= Karel Thole =

Dutch painter

Karel Thole at 1971 Worldcon (Noreascon One)

Carolus Adrianus Maria Thole (/nl/; 20 April 1914 - 26 March 2000) was a Dutch-Italian painter and illustrator.

==Biography==
He was born in Bussum, near Amsterdam, and was educated at State Drawing School of Amsterdam's Rijksmuseum.

His first works were for advertisement and publishing companies, but he also painted glasses and walls. In the 1930s, Thole made many antisemitic cartoons for the magazine of Dutch fascist party Zwart Front. In 1958 Thole moved to Milan, Italy, with his wife and four sons.
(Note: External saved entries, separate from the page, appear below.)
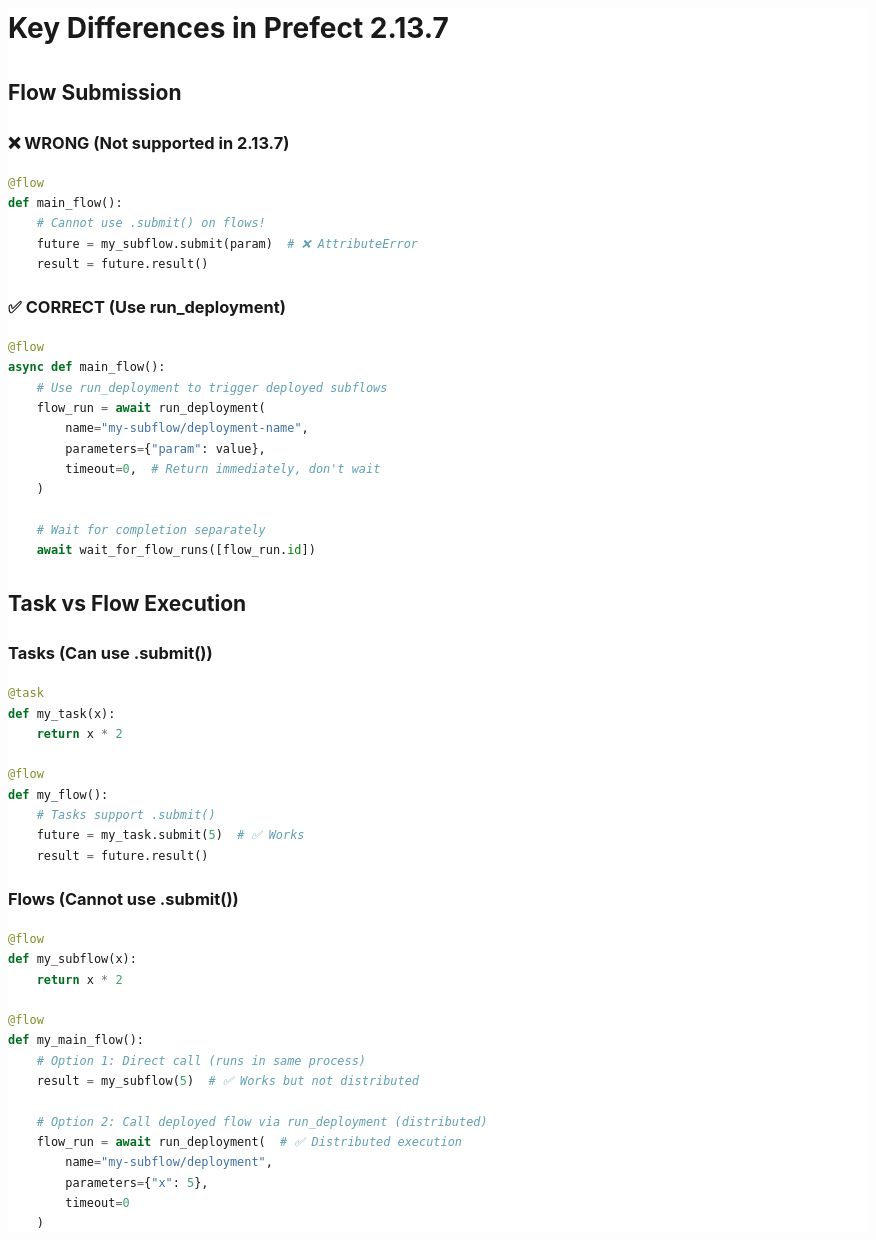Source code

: # Key Differences in Prefect 2.13.7

## Flow Submission

### ❌ WRONG (Not supported in 2.13.7)
```python
@flow
def main_flow():
    # Cannot use .submit() on flows!
    future = my_subflow.submit(param)  # ❌ AttributeError
    result = future.result()
```

### ✅ CORRECT (Use run_deployment)
```python
@flow
async def main_flow():
    # Use run_deployment to trigger deployed subflows
    flow_run = await run_deployment(
        name="my-subflow/deployment-name",
        parameters={"param": value},
        timeout=0,  # Return immediately, don't wait
    )
    
    # Wait for completion separately
    await wait_for_flow_runs([flow_run.id])
```

## Task vs Flow Execution

### Tasks (Can use .submit())
```python
@task
def my_task(x):
    return x * 2

@flow
def my_flow():
    # Tasks support .submit()
    future = my_task.submit(5)  # ✅ Works
    result = future.result()
```

### Flows (Cannot use .submit())
```python
@flow
def my_subflow(x):
    return x * 2

@flow
def my_main_flow():
    # Option 1: Direct call (runs in same process)
    result = my_subflow(5)  # ✅ Works but not distributed
    
    # Option 2: Call deployed flow via run_deployment (distributed)
    flow_run = await run_deployment(  # ✅ Distributed execution
        name="my-subflow/deployment",
        parameters={"x": 5},
        timeout=0
    )
```
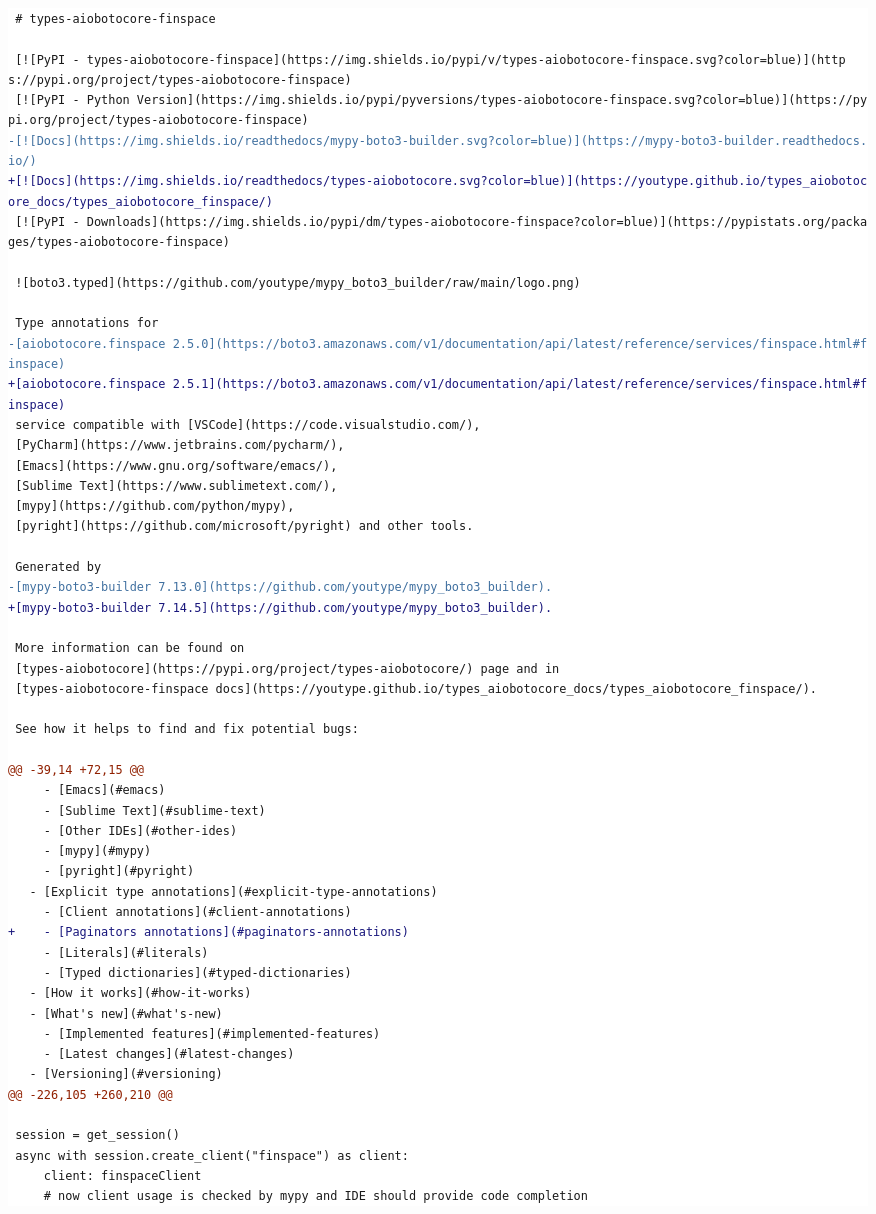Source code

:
 ```diff
 # types-aiobotocore-finspace
 
 [![PyPI - types-aiobotocore-finspace](https://img.shields.io/pypi/v/types-aiobotocore-finspace.svg?color=blue)](https://pypi.org/project/types-aiobotocore-finspace)
 [![PyPI - Python Version](https://img.shields.io/pypi/pyversions/types-aiobotocore-finspace.svg?color=blue)](https://pypi.org/project/types-aiobotocore-finspace)
-[![Docs](https://img.shields.io/readthedocs/mypy-boto3-builder.svg?color=blue)](https://mypy-boto3-builder.readthedocs.io/)
+[![Docs](https://img.shields.io/readthedocs/types-aiobotocore.svg?color=blue)](https://youtype.github.io/types_aiobotocore_docs/types_aiobotocore_finspace/)
 [![PyPI - Downloads](https://img.shields.io/pypi/dm/types-aiobotocore-finspace?color=blue)](https://pypistats.org/packages/types-aiobotocore-finspace)
 
 ![boto3.typed](https://github.com/youtype/mypy_boto3_builder/raw/main/logo.png)
 
 Type annotations for
-[aiobotocore.finspace 2.5.0](https://boto3.amazonaws.com/v1/documentation/api/latest/reference/services/finspace.html#finspace)
+[aiobotocore.finspace 2.5.1](https://boto3.amazonaws.com/v1/documentation/api/latest/reference/services/finspace.html#finspace)
 service compatible with [VSCode](https://code.visualstudio.com/),
 [PyCharm](https://www.jetbrains.com/pycharm/),
 [Emacs](https://www.gnu.org/software/emacs/),
 [Sublime Text](https://www.sublimetext.com/),
 [mypy](https://github.com/python/mypy),
 [pyright](https://github.com/microsoft/pyright) and other tools.
 
 Generated by
-[mypy-boto3-builder 7.13.0](https://github.com/youtype/mypy_boto3_builder).
+[mypy-boto3-builder 7.14.5](https://github.com/youtype/mypy_boto3_builder).
 
 More information can be found on
 [types-aiobotocore](https://pypi.org/project/types-aiobotocore/) page and in
 [types-aiobotocore-finspace docs](https://youtype.github.io/types_aiobotocore_docs/types_aiobotocore_finspace/).
 
 See how it helps to find and fix potential bugs:
 
@@ -39,14 +72,15 @@
     - [Emacs](#emacs)
     - [Sublime Text](#sublime-text)
     - [Other IDEs](#other-ides)
     - [mypy](#mypy)
     - [pyright](#pyright)
   - [Explicit type annotations](#explicit-type-annotations)
     - [Client annotations](#client-annotations)
+    - [Paginators annotations](#paginators-annotations)
     - [Literals](#literals)
     - [Typed dictionaries](#typed-dictionaries)
   - [How it works](#how-it-works)
   - [What's new](#what's-new)
     - [Implemented features](#implemented-features)
     - [Latest changes](#latest-changes)
   - [Versioning](#versioning)
@@ -226,105 +260,210 @@
 
 session = get_session()
 async with session.create_client("finspace") as client:
     client: finspaceClient
     # now client usage is checked by mypy and IDE should provide code completion
 ```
At first he worked for Rizzoli publisher, before passing to Mondadori in 1960. After several covers for various magazines and books, he became renowned for his long work for science fiction magazine Urania, where his deep art culture, taste for surrealism and weird sense of humour could show at their best. For Mondadori he worked to a host of other series, including mysteries and romantic series for women.

In 1980s Thole experienced an eye disease that compelled him to reduce his work activity and to leave Urania covers to Vicente Segrelles and Oscar Chichoni. His last work for Urania is for N°1330 of 1998: in the meantime, Thole earned a robust fame as one of the greatest European book cover artists. He worked also for French and German publishers.

Thole died in 2000 in Cannobio, a town on the Lago Maggiore in Northern Italy.